**What is required:**
What you return should be the complete listing, unchanged, with no pictures in it.

**Input for this task:**

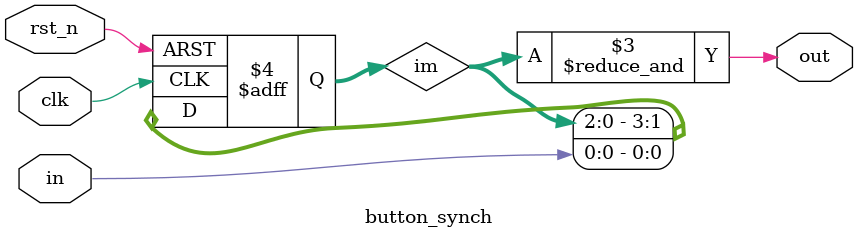
<source format=sv>
module button_synch(in, out, clk, rst_n);

input in, rst_n, clk;
output out;

logic [3:0] im; //intermediate

always_ff @(negedge clk, negedge rst_n) begin
	if(!rst_n) 
        im <= 4'b000;
	else	
        im <= {im[2:0], in};
end

assign out = &im;

endmodule
</source>
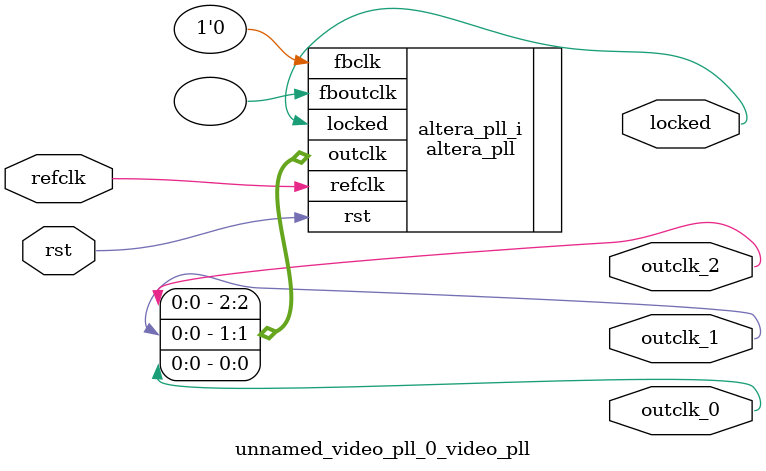
<source format=v>
`timescale 1ns/10ps
module  unnamed_video_pll_0_video_pll(

	// interface 'refclk'
	input wire refclk,

	// interface 'reset'
	input wire rst,

	// interface 'outclk0'
	output wire outclk_0,

	// interface 'outclk1'
	output wire outclk_1,

	// interface 'outclk2'
	output wire outclk_2,

	// interface 'locked'
	output wire locked
);

	altera_pll #(
		.fractional_vco_multiplier("false"),
		.reference_clock_frequency("50.0 MHz"),
		.operation_mode("direct"),
		.number_of_clocks(3),
		.output_clock_frequency0("25.000000 MHz"),
		.phase_shift0("0 ps"),
		.duty_cycle0(50),
		.output_clock_frequency1("25.000000 MHz"),
		.phase_shift1("0 ps"),
		.duty_cycle1(50),
		.output_clock_frequency2("33.000000 MHz"),
		.phase_shift2("0 ps"),
		.duty_cycle2(50),
		.output_clock_frequency3("0 MHz"),
		.phase_shift3("0 ps"),
		.duty_cycle3(50),
		.output_clock_frequency4("0 MHz"),
		.phase_shift4("0 ps"),
		.duty_cycle4(50),
		.output_clock_frequency5("0 MHz"),
		.phase_shift5("0 ps"),
		.duty_cycle5(50),
		.output_clock_frequency6("0 MHz"),
		.phase_shift6("0 ps"),
		.duty_cycle6(50),
		.output_clock_frequency7("0 MHz"),
		.phase_shift7("0 ps"),
		.duty_cycle7(50),
		.output_clock_frequency8("0 MHz"),
		.phase_shift8("0 ps"),
		.duty_cycle8(50),
		.output_clock_frequency9("0 MHz"),
		.phase_shift9("0 ps"),
		.duty_cycle9(50),
		.output_clock_frequency10("0 MHz"),
		.phase_shift10("0 ps"),
		.duty_cycle10(50),
		.output_clock_frequency11("0 MHz"),
		.phase_shift11("0 ps"),
		.duty_cycle11(50),
		.output_clock_frequency12("0 MHz"),
		.phase_shift12("0 ps"),
		.duty_cycle12(50),
		.output_clock_frequency13("0 MHz"),
		.phase_shift13("0 ps"),
		.duty_cycle13(50),
		.output_clock_frequency14("0 MHz"),
		.phase_shift14("0 ps"),
		.duty_cycle14(50),
		.output_clock_frequency15("0 MHz"),
		.phase_shift15("0 ps"),
		.duty_cycle15(50),
		.output_clock_frequency16("0 MHz"),
		.phase_shift16("0 ps"),
		.duty_cycle16(50),
		.output_clock_frequency17("0 MHz"),
		.phase_shift17("0 ps"),
		.duty_cycle17(50),
		.pll_type("General"),
		.pll_subtype("General")
	) altera_pll_i (
		.rst	(rst),
		.outclk	({outclk_2, outclk_1, outclk_0}),
		.locked	(locked),
		.fboutclk	( ),
		.fbclk	(1'b0),
		.refclk	(refclk)
	);
endmodule


</source>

**Output for this exercise:**
<source format=sv>
module button_synch(in, out, clk, rst_n);

input in, rst_n, clk;
output out;

logic [3:0] im; //intermediate

always_ff @(negedge clk, negedge rst_n) begin
	if(!rst_n) 
        im <= 4'b000;
	else	
        im <= {im[2:0], in};
end

assign out = &im;

endmodule
</source>
<source format=v>
`timescale 1ns/10ps
module  unnamed_video_pll_0_video_pll(

	// interface 'refclk'
	input wire refclk,

	// interface 'reset'
	input wire rst,

	// interface 'outclk0'
	output wire outclk_0,

	// interface 'outclk1'
	output wire outclk_1,

	// interface 'outclk2'
	output wire outclk_2,

	// interface 'locked'
	output wire locked
);

	altera_pll #(
		.fractional_vco_multiplier("false"),
		.reference_clock_frequency("50.0 MHz"),
		.operation_mode("direct"),
		.number_of_clocks(3),
		.output_clock_frequency0("25.000000 MHz"),
		.phase_shift0("0 ps"),
		.duty_cycle0(50),
		.output_clock_frequency1("25.000000 MHz"),
		.phase_shift1("0 ps"),
		.duty_cycle1(50),
		.output_clock_frequency2("33.000000 MHz"),
		.phase_shift2("0 ps"),
		.duty_cycle2(50),
		.output_clock_frequency3("0 MHz"),
		.phase_shift3("0 ps"),
		.duty_cycle3(50),
		.output_clock_frequency4("0 MHz"),
		.phase_shift4("0 ps"),
		.duty_cycle4(50),
		.output_clock_frequency5("0 MHz"),
		.phase_shift5("0 ps"),
		.duty_cycle5(50),
		.output_clock_frequency6("0 MHz"),
		.phase_shift6("0 ps"),
		.duty_cycle6(50),
		.output_clock_frequency7("0 MHz"),
		.phase_shift7("0 ps"),
		.duty_cycle7(50),
		.output_clock_frequency8("0 MHz"),
		.phase_shift8("0 ps"),
		.duty_cycle8(50),
		.output_clock_frequency9("0 MHz"),
		.phase_shift9("0 ps"),
		.duty_cycle9(50),
		.output_clock_frequency10("0 MHz"),
		.phase_shift10("0 ps"),
		.duty_cycle10(50),
		.output_clock_frequency11("0 MHz"),
		.phase_shift11("0 ps"),
		.duty_cycle11(50),
		.output_clock_frequency12("0 MHz"),
		.phase_shift12("0 ps"),
		.duty_cycle12(50),
		.output_clock_frequency13("0 MHz"),
		.phase_shift13("0 ps"),
		.duty_cycle13(50),
		.output_clock_frequency14("0 MHz"),
		.phase_shift14("0 ps"),
		.duty_cycle14(50),
		.output_clock_frequency15("0 MHz"),
		.phase_shift15("0 ps"),
		.duty_cycle15(50),
		.output_clock_frequency16("0 MHz"),
		.phase_shift16("0 ps"),
		.duty_cycle16(50),
		.output_clock_frequency17("0 MHz"),
		.phase_shift17("0 ps"),
		.duty_cycle17(50),
		.pll_type("General"),
		.pll_subtype("General")
	) altera_pll_i (
		.rst	(rst),
		.outclk	({outclk_2, outclk_1, outclk_0}),
		.locked	(locked),
		.fboutclk	( ),
		.fbclk	(1'b0),
		.refclk	(refclk)
	);
endmodule


</source>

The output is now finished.